Pardner/whisper-small-fa

  • README.md
  • config.json
  • generation_config.json
  • model.safetensors
  • preprocessor_config.json
  • runs
  • training_args.bin

I see that I am missing a “normalizer.json”, “pytorch_model.bin”, and “tokenizer_config.json” but I have a "model.safetensor. I believe I may have missed something in the trainer.

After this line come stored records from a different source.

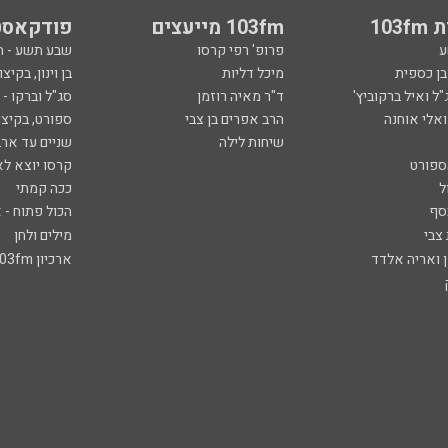
103
103fm מייעצים
פודקאסט
ע
פרופ' רפי קרסו
שבע תשע - 
ובן כספית
מיכל דליות
בן וינון, בקיצו
ל ואיל ברקוביץ'
ד"ר מאיה רוזמן
סג"ל וברקו -
ואלי אוחנה
הרב אפרים בן צבי
ספורט, בקיצו
שיחות לילה
שניים עד ארב
ספורט
קרסו יוצא לא
ל
ככה קמתי
סף
הכול פתוח - א
 צבי
מילים ולחן
ן ואריה אלדד
ארכיון 103fm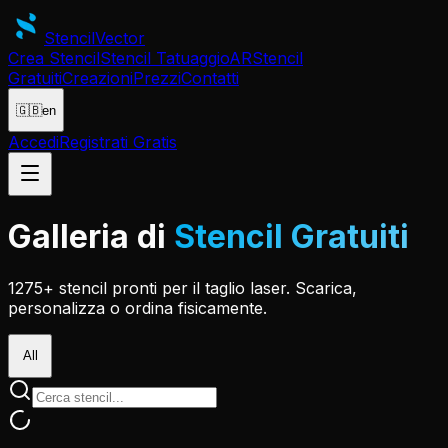
Stencil
Vector
Crea Stencil
Stencil Tatuaggio
AR
Stencil
Gratuiti
Creazioni
Prezzi
Contatti
🇬🇧
en
Accedi
Registrati Gratis
Galleria di
Stencil Gratuiti
1275+ stencil pronti per il taglio laser. Scarica,
personalizza o ordina fisicamente.
All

I have a I used HF Seq2SeqTrainer to train my model and I used the Seq2SeqTrainer to push to the HF hub:

training_args = Seq2SeqTrainingArguments(
    output_dir="./training/whisper-small-fa",  # change to a repo name of your choice
    per_device_train_batch_size=16,
    gradient_accumulation_steps=1,  # increase by 2x for every 2x decrease in batch size
    learning_rate=1e-5,
    warmup_steps=500,
    max_steps=5000,
    gradient_checkpointing=True,
    fp16=False,
    evaluation_strategy="steps",
    per_device_eval_batch_size=8,
    predict_with_generate=True,
    generation_max_length=225,
    save_steps=1000,
    eval_steps=1000,
    logging_steps=25,
    report_to=["tensorboard"],
    load_best_model_at_end=True,
    metric_for_best_model="wer",
    greater_is_better=False,
    push_to_hub=True,            
)

trainer = Seq2SeqTrainer(
    args=training_args,
    model=model,
    train_dataset=common_voice["train"],
    eval_dataset=common_voice["test"],
    data_collator=data_collator,
    compute_metrics=compute_metrics,
    tokenizer=processor.feature_extractor,
)

trainer.train()

kwargs = {
    "dataset_tags": "mozilla-foundation/common_voice_16_0",
    "dataset": "Common Voice 16.0", 
    "dataset_args": "config: fa, split: test",
    "language": "fa",
    "model_name": Whisper Small Fa - Brett OConnor",  
    "finetuned_from": "openai/whisper-small",
    "tasks": "automatic-speech-recognition",
    "tags": "hf-asr-leaderboard",
}
trainer.push_to_hub(**kwargs)

~Pardner

Okay, I think I solved it . I changed:

trainer = Seq2SeqTrainer(
    args=training_args,
    model=model,
    train_dataset=common_voice["train"],
    eval_dataset=common_voice["test"],
    data_collator=data_collator,
    compute_metrics=compute_metrics,
    tokenizer=processor.feature_extractor,
)

to

trainer = Seq2SeqTrainer(
    args=training_args,
    model=model,
    train_dataset=common_voice["train"],
    eval_dataset=common_voice["test"],
    data_collator=data_collator,
    compute_metrics=compute_metrics,
    tokenizer=processor,
)

And I am able to load both the model and the processor after the training is completed!

This topic was automatically closed 12 hours after the last reply. New replies are no longer allowed.